Source data:
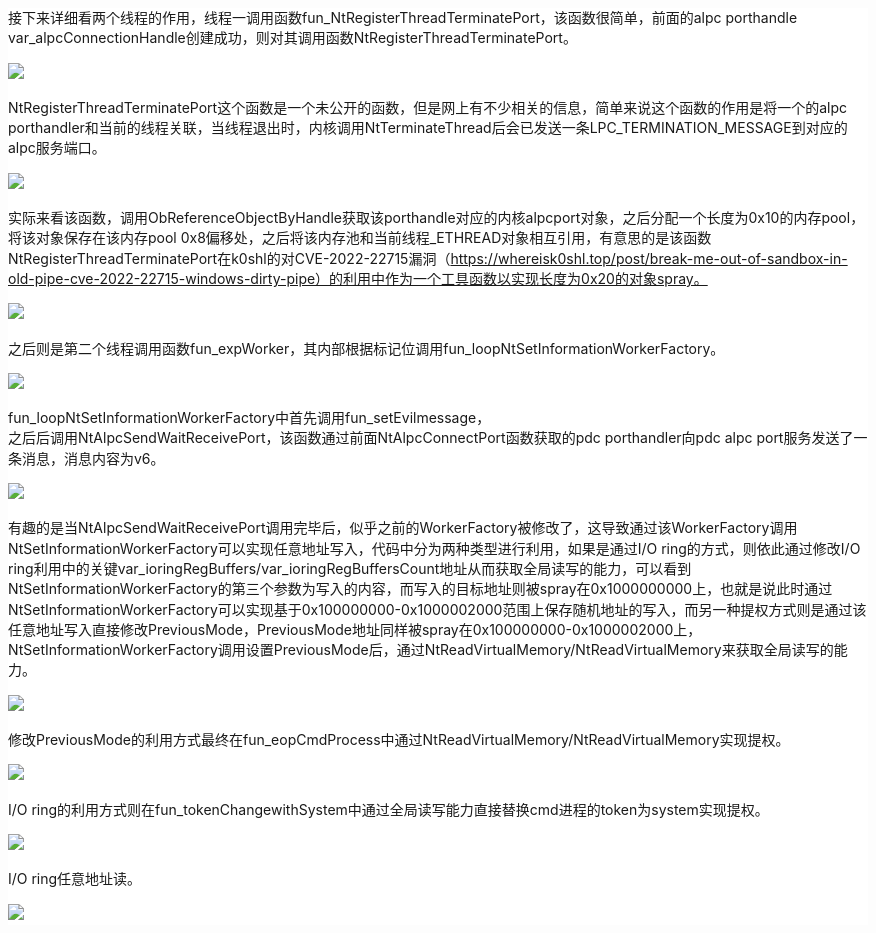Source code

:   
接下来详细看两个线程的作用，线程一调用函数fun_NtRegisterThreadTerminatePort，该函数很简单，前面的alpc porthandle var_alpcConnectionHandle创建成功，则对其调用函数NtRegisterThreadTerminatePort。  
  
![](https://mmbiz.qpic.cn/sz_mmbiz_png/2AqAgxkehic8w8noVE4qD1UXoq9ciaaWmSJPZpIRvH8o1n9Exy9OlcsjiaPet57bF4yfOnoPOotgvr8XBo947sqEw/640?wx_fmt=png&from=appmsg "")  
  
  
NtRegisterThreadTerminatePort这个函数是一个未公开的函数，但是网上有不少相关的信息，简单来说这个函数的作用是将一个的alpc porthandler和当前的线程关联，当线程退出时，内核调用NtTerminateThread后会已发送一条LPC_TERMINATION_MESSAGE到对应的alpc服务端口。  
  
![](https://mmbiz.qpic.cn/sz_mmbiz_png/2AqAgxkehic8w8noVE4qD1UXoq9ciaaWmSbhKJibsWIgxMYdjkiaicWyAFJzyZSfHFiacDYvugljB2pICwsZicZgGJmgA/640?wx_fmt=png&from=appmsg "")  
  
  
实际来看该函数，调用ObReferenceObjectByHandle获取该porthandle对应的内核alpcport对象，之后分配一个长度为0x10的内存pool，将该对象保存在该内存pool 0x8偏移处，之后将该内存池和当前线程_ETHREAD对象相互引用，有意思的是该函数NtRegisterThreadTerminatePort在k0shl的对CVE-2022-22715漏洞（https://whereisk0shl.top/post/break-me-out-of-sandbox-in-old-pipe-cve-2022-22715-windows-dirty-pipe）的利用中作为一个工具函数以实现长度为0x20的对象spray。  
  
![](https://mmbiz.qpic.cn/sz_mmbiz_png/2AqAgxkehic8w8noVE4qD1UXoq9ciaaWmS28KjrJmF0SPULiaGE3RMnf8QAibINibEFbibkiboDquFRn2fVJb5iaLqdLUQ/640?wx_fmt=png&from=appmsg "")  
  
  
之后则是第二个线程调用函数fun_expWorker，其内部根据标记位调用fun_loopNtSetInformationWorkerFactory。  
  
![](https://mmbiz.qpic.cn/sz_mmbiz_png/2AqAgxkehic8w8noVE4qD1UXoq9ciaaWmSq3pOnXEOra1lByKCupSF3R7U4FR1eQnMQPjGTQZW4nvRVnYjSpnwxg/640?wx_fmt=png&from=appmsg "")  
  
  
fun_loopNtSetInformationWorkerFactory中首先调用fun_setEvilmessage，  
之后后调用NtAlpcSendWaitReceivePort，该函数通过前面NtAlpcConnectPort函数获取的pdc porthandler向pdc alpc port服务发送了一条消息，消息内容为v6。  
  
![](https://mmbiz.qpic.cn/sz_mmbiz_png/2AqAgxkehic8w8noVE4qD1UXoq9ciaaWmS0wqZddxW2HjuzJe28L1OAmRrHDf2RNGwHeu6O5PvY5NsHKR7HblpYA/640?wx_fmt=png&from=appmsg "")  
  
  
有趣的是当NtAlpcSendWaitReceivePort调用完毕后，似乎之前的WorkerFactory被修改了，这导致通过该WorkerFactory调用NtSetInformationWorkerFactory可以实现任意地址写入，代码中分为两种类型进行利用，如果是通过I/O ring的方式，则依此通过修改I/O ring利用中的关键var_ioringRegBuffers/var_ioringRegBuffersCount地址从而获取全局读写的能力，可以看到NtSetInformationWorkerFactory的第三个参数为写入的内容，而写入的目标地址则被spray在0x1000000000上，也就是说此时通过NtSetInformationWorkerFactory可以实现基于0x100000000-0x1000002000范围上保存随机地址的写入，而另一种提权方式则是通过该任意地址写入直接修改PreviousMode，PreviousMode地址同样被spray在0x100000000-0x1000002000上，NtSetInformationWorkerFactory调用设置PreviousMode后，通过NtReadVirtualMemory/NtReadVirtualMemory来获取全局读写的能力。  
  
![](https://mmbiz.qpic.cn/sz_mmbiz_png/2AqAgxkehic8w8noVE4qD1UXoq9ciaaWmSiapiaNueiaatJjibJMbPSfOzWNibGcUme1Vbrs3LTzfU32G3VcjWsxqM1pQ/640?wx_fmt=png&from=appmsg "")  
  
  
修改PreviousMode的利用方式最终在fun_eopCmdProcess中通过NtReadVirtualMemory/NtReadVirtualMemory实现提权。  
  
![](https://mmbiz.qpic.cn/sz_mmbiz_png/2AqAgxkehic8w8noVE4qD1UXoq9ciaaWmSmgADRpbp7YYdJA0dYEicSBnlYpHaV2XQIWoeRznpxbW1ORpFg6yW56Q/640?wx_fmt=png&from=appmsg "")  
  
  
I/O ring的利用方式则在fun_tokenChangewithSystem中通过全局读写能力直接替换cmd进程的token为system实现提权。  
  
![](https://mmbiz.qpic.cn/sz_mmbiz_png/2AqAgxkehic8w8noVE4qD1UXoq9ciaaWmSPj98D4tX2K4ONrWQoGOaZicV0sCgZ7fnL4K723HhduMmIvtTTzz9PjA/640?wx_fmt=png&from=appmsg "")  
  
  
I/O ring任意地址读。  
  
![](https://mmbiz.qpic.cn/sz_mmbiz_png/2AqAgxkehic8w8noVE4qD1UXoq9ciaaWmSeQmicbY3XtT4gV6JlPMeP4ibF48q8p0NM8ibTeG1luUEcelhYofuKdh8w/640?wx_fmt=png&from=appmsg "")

Task to complete: Exactly as written, please copy out the whole set of records, skipping images.

Answer to this exercise:
Source code

:   
接下来详细看两个线程的作用，线程一调用函数fun_NtRegisterThreadTerminatePort，该函数很简单，前面的alpc porthandle var_alpcConnectionHandle创建成功，则对其调用函数NtRegisterThreadTerminatePort。  
  
![](https://mmbiz.qpic.cn/sz_mmbiz_png/2AqAgxkehic8w8noVE4qD1UXoq9ciaaWmSJPZpIRvH8o1n9Exy9OlcsjiaPet57bF4yfOnoPOotgvr8XBo947sqEw/640?wx_fmt=png&from=appmsg "")  
  
  
NtRegisterThreadTerminatePort这个函数是一个未公开的函数，但是网上有不少相关的信息，简单来说这个函数的作用是将一个的alpc porthandler和当前的线程关联，当线程退出时，内核调用NtTerminateThread后会已发送一条LPC_TERMINATION_MESSAGE到对应的alpc服务端口。  
  
![](https://mmbiz.qpic.cn/sz_mmbiz_png/2AqAgxkehic8w8noVE4qD1UXoq9ciaaWmSbhKJibsWIgxMYdjkiaicWyAFJzyZSfHFiacDYvugljB2pICwsZicZgGJmgA/640?wx_fmt=png&from=appmsg "")  
  
  
实际来看该函数，调用ObReferenceObjectByHandle获取该porthandle对应的内核alpcport对象，之后分配一个长度为0x10的内存pool，将该对象保存在该内存pool 0x8偏移处，之后将该内存池和当前线程_ETHREAD对象相互引用，有意思的是该函数NtRegisterThreadTerminatePort在k0shl的对CVE-2022-22715漏洞（https://whereisk0shl.top/post/break-me-out-of-sandbox-in-old-pipe-cve-2022-22715-windows-dirty-pipe）的利用中作为一个工具函数以实现长度为0x20的对象spray。  
  
![](https://mmbiz.qpic.cn/sz_mmbiz_png/2AqAgxkehic8w8noVE4qD1UXoq9ciaaWmS28KjrJmF0SPULiaGE3RMnf8QAibINibEFbibkiboDquFRn2fVJb5iaLqdLUQ/640?wx_fmt=png&from=appmsg "")  
  
  
之后则是第二个线程调用函数fun_expWorker，其内部根据标记位调用fun_loopNtSetInformationWorkerFactory。  
  
![](https://mmbiz.qpic.cn/sz_mmbiz_png/2AqAgxkehic8w8noVE4qD1UXoq9ciaaWmSq3pOnXEOra1lByKCupSF3R7U4FR1eQnMQPjGTQZW4nvRVnYjSpnwxg/640?wx_fmt=png&from=appmsg "")  
  
  
fun_loopNtSetInformationWorkerFactory中首先调用fun_setEvilmessage，  
之后后调用NtAlpcSendWaitReceivePort，该函数通过前面NtAlpcConnectPort函数获取的pdc porthandler向pdc alpc port服务发送了一条消息，消息内容为v6。  
  
![](https://mmbiz.qpic.cn/sz_mmbiz_png/2AqAgxkehic8w8noVE4qD1UXoq9ciaaWmS0wqZddxW2HjuzJe28L1OAmRrHDf2RNGwHeu6O5PvY5NsHKR7HblpYA/640?wx_fmt=png&from=appmsg "")  
  
  
有趣的是当NtAlpcSendWaitReceivePort调用完毕后，似乎之前的WorkerFactory被修改了，这导致通过该WorkerFactory调用NtSetInformationWorkerFactory可以实现任意地址写入，代码中分为两种类型进行利用，如果是通过I/O ring的方式，则依此通过修改I/O ring利用中的关键var_ioringRegBuffers/var_ioringRegBuffersCount地址从而获取全局读写的能力，可以看到NtSetInformationWorkerFactory的第三个参数为写入的内容，而写入的目标地址则被spray在0x1000000000上，也就是说此时通过NtSetInformationWorkerFactory可以实现基于0x100000000-0x1000002000范围上保存随机地址的写入，而另一种提权方式则是通过该任意地址写入直接修改PreviousMode，PreviousMode地址同样被spray在0x100000000-0x1000002000上，NtSetInformationWorkerFactory调用设置PreviousMode后，通过NtReadVirtualMemory/NtReadVirtualMemory来获取全局读写的能力。  
  
![](https://mmbiz.qpic.cn/sz_mmbiz_png/2AqAgxkehic8w8noVE4qD1UXoq9ciaaWmSiapiaNueiaatJjibJMbPSfOzWNibGcUme1Vbrs3LTzfU32G3VcjWsxqM1pQ/640?wx_fmt=png&from=appmsg "")  
  
  
修改PreviousMode的利用方式最终在fun_eopCmdProcess中通过NtReadVirtualMemory/NtReadVirtualMemory实现提权。  
  
![](https://mmbiz.qpic.cn/sz_mmbiz_png/2AqAgxkehic8w8noVE4qD1UXoq9ciaaWmSmgADRpbp7YYdJA0dYEicSBnlYpHaV2XQIWoeRznpxbW1ORpFg6yW56Q/640?wx_fmt=png&from=appmsg "")  
  
  
I/O ring的利用方式则在fun_tokenChangewithSystem中通过全局读写能力直接替换cmd进程的token为system实现提权。  
  
![](https://mmbiz.qpic.cn/sz_mmbiz_png/2AqAgxkehic8w8noVE4qD1UXoq9ciaaWmSPj98D4tX2K4ONrWQoGOaZicV0sCgZ7fnL4K723HhduMmIvtTTzz9PjA/640?wx_fmt=png&from=appmsg "")  
  
  
I/O ring任意地址读。  
  
![](https://mmbiz.qpic.cn/sz_mmbiz_png/2AqAgxkehic8w8noVE4qD1UXoq9ciaaWmSeQmicbY3XtT4gV6JlPMeP4ibF48q8p0NM8ibTeG1luUEcelhYofuKdh8w/640?wx_fmt=png&from=appmsg "")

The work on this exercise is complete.